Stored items
====================
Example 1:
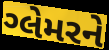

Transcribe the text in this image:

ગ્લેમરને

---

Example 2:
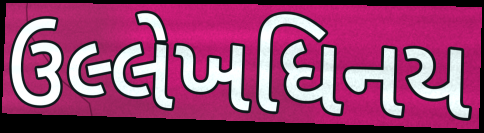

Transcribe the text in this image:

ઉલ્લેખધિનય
====================
§ Directions for this task:
Can you copy every item above line for line, with the pictures left out?

§ Correct output:
Example 1:

Transcribe the text in this image:

ગ્લેમરને

---

Example 2:

Transcribe the text in this image:

ઉલ્લેખધિનય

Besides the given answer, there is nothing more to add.